Another African-American co-worker, Kiyada Miles also came forward, initially as a witness, and later as a co-plaintiff. Miles had also observed and experienced severe racist comments and behavior in the workplace. Miles came forward, despite the risk, because he was outraged and disgusted by what had happened to his friend. Another white co-worker, a retired police detective, also came forward as a witness for Mr. Bakhit. Numerous other individuals who had witnessed or experienced racist and abusive behavior refused to testify due to their fear of the defendants.

From 2008 – 2012, neither Bakhit nor Miles were promoted or received raises, while many of their white co-workers advanced. Bakhit and Miles were the only two black laborers at Safety Marking during that time period. The differential treatment between the plaintiffs and the white workers and the standards applied to them were made very obvious at trial.

Bakhit and Miles brought hostile environment and discrimination claims under 42 U.S.C. 1981 against Safety Marking and five individual defendants in federal court. The litigation was total war, with the defendants contesting every issue and denying every allegation.

The trial lasted over two weeks. On Thursday, March 24, 2016 the jury found for both Bakhit and Miles on both the discrimination and hostile environment claims, awarding Bakhit $305,000 and Miles $86,000. In a bifurcated hearing on punitive damages the following day, the jury both individual plaintiffs $1.5 million each. The total verdict was approximately $3.4 million, exclusive of attorney’s fees and costs. This was the largest jury verdict for individual plaintiffs in a race discrimination in Connecticut in either state or federal court. Attorney’s fees and costs were approximately $1,000,000.

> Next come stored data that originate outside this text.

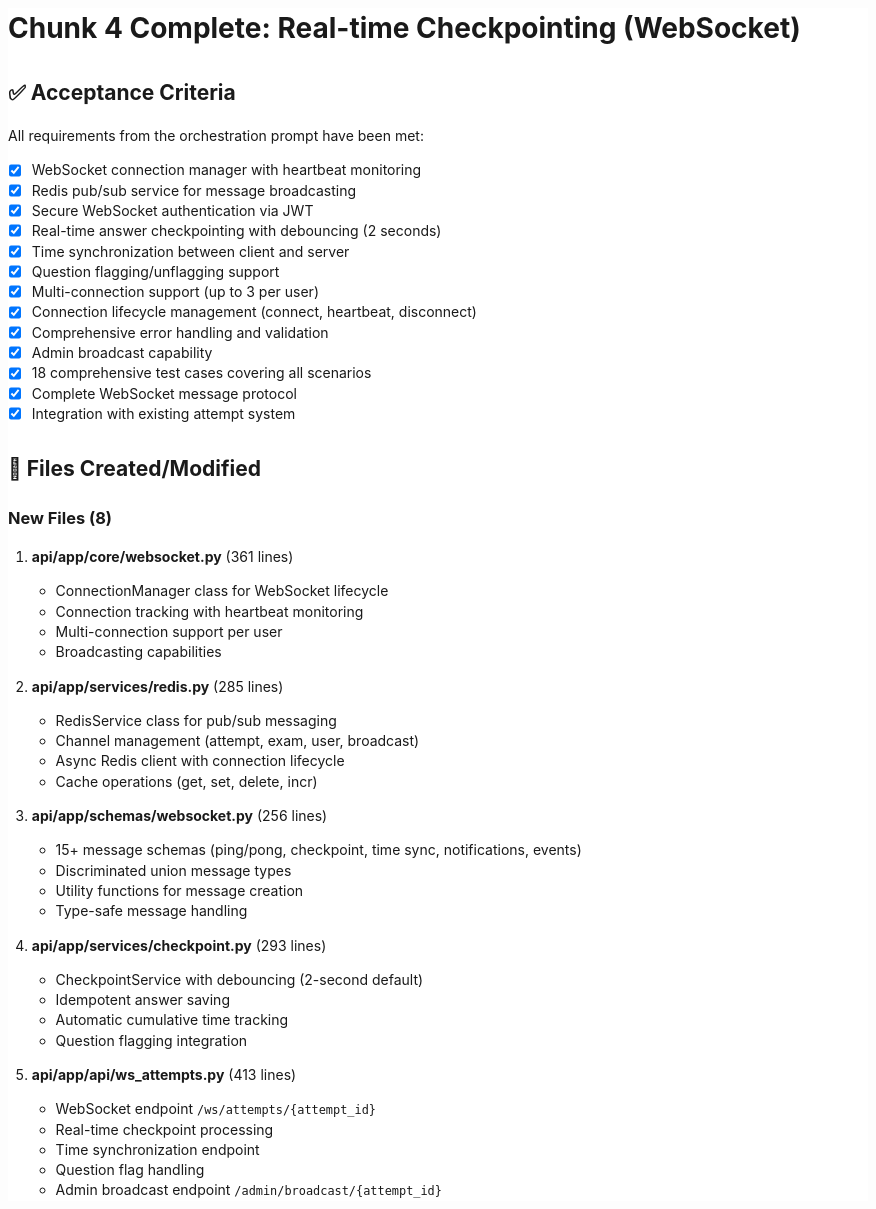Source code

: # Chunk 4 Complete: Real-time Checkpointing (WebSocket)

## ✅ Acceptance Criteria

All requirements from the orchestration prompt have been met:

- [x] WebSocket connection manager with heartbeat monitoring
- [x] Redis pub/sub service for message broadcasting
- [x] Secure WebSocket authentication via JWT
- [x] Real-time answer checkpointing with debouncing (2 seconds)
- [x] Time synchronization between client and server
- [x] Question flagging/unflagging support
- [x] Multi-connection support (up to 3 per user)
- [x] Connection lifecycle management (connect, heartbeat, disconnect)
- [x] Comprehensive error handling and validation
- [x] Admin broadcast capability
- [x] 18 comprehensive test cases covering all scenarios
- [x] Complete WebSocket message protocol
- [x] Integration with existing attempt system

## 📂 Files Created/Modified

### New Files (8)
1. **api/app/core/websocket.py** (361 lines)
   - ConnectionManager class for WebSocket lifecycle
   - Connection tracking with heartbeat monitoring
   - Multi-connection support per user
   - Broadcasting capabilities

2. **api/app/services/redis.py** (285 lines)
   - RedisService class for pub/sub messaging
   - Channel management (attempt, exam, user, broadcast)
   - Async Redis client with connection lifecycle
   - Cache operations (get, set, delete, incr)

3. **api/app/schemas/websocket.py** (256 lines)
   - 15+ message schemas (ping/pong, checkpoint, time sync, notifications, events)
   - Discriminated union message types
   - Utility functions for message creation
   - Type-safe message handling

4. **api/app/services/checkpoint.py** (293 lines)
   - CheckpointService with debouncing (2-second default)
   - Idempotent answer saving
   - Automatic cumulative time tracking
   - Question flagging integration

5. **api/app/api/ws_attempts.py** (413 lines)
   - WebSocket endpoint `/ws/attempts/{attempt_id}`
   - Real-time checkpoint processing
   - Time synchronization endpoint
   - Question flag handling
   - Admin broadcast endpoint `/admin/broadcast/{attempt_id}`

The jury was all white. The verdict on behalf of a black Muslim immigrant came on the same day that the media reported that two presidential candidates (Trump and Cruz) were exploiting fear and prejudice by advocating patrolling Muslim neighborhoods in this country. The verdict sent a strong message that our federal courts are open and provide a fair hearing to everybody, and that Connecticut will not Jim Crow style racism.

The case did effect change. State and local EEO organizations commenced investigations on Safety Marking and imposed sanctions on them for their civil rights violations. The verdict was reported nationally and internationally. In particular, a number of trade journals in the construction industry published the verdict as a cautionary tale. Hopefully companies in the industry will take their EEO and affirmative action obligations more seriously. Safety Marking has tightened its anti-harassment policy, and at least one supervisor has subsequently been discharged for making racially inappropriate remarks.